Humiliation or Solidarity?

The Hope for a Common European Foreign Policy

This article was written in response to a statement, authored by Juergen Habermas and co-signed by Jacques Derrida, published in Frankfurter Allgemeine Zeitung on May 31, 2003. It called upon the nations of “Kerneuropa” (Donald Rumsfeld’s “Old Europe”-France, Germany, Italy, Spain, Benelux, and Portugal) to adopt a common foreign policy. The Habermas-Derrida article was called “February 15th, or What Binds Europeans Together”-a reference to the day in 2003 on which mass demonstrations against the Iraq War were held in London, Rome, Madrid, Barcelona, Berlin, and Paris. It was also the day on which, in Habermas’s words “the newspapers reported to their astonished readers the Spanish prime minister’s invitation to the other European nations willing to support the Iraq war to swear an oath of loyalty to George W. Bush, an invitation issued behind the back of the other countries of the European Union.” Other European philosophers (Umberto Eco, Adolf Muschg, Fernando Savater, and Gianni Vattimo) published statements along the same lines in the leading newspapers of their respective countries, also on May 31. The text below, representing an American reaction to the Habermas-Derrida initiative, was published in German in Sueddeutsche Zeitung on May 31. The Habermas-Derrida article was published in English in the September 2003 issue of Constellations.

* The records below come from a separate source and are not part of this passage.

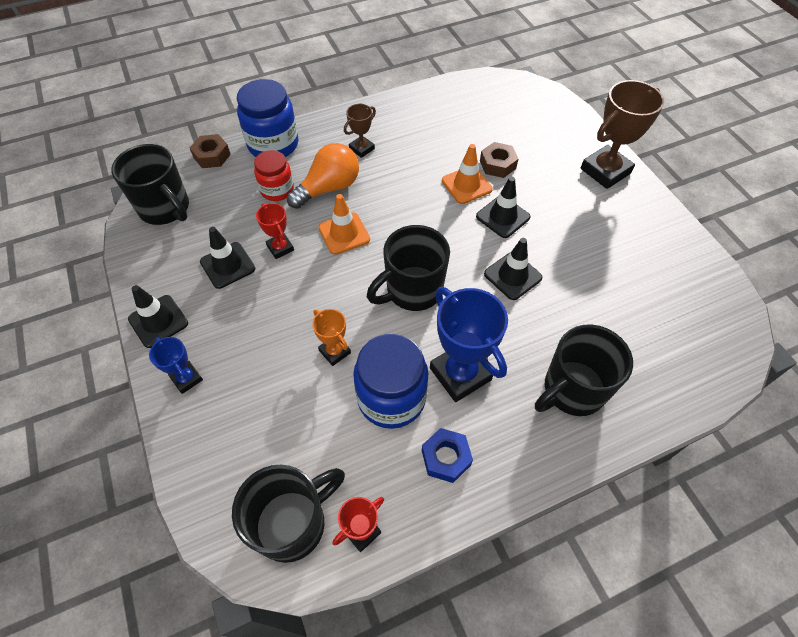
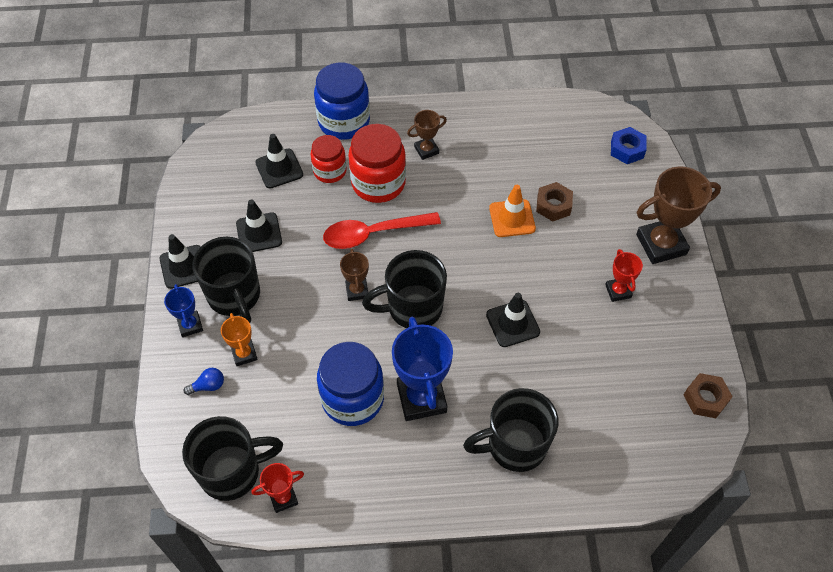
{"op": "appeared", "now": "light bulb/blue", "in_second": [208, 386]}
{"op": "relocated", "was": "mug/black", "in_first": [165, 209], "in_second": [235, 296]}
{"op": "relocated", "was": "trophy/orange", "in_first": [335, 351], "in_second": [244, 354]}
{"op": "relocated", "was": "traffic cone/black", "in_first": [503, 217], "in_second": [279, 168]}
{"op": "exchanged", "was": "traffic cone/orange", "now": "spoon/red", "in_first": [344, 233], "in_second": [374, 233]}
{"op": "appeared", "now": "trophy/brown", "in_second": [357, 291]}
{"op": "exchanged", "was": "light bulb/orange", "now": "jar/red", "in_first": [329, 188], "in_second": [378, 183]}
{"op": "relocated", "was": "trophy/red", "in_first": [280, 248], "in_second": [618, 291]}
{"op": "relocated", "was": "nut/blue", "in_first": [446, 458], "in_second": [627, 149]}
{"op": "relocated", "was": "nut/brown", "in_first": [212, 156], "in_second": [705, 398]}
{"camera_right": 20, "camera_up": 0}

President Bush’s national security adviser has said, according to newspaper reports, that Russia will be forgiven, Germany ignored, and France punished. Whether or not Condoleezza Rice actually used those words, they express the attitude of the Bush administration toward nations that failed to join the Iraq War coalition. Disagreement with Washington by foreign governments is being treated by the Bush White House not as honest difference of opinion but as the failure of knaves and fools to accept guidance from the wise, farsighted, and benevolent.

Rice herself (the former provost of my university) is a very sophisticated and knowledgeable scholar, and so it is unlikely that she thinks of European leaders in any such simplistic way. But her insistence on the need for America to retain total control of global affairs is consonant with the remark that the American press is now attributing to her. Presumably she thinks that people such as Joschka Fischer and Dominique de Villepin, though neither fools nor knaves, must nevertheless be publicly humiliated, in order to help ensure a stable world order. For such stability, on her view, will be possible only if America’s hegemony goes unchallenged.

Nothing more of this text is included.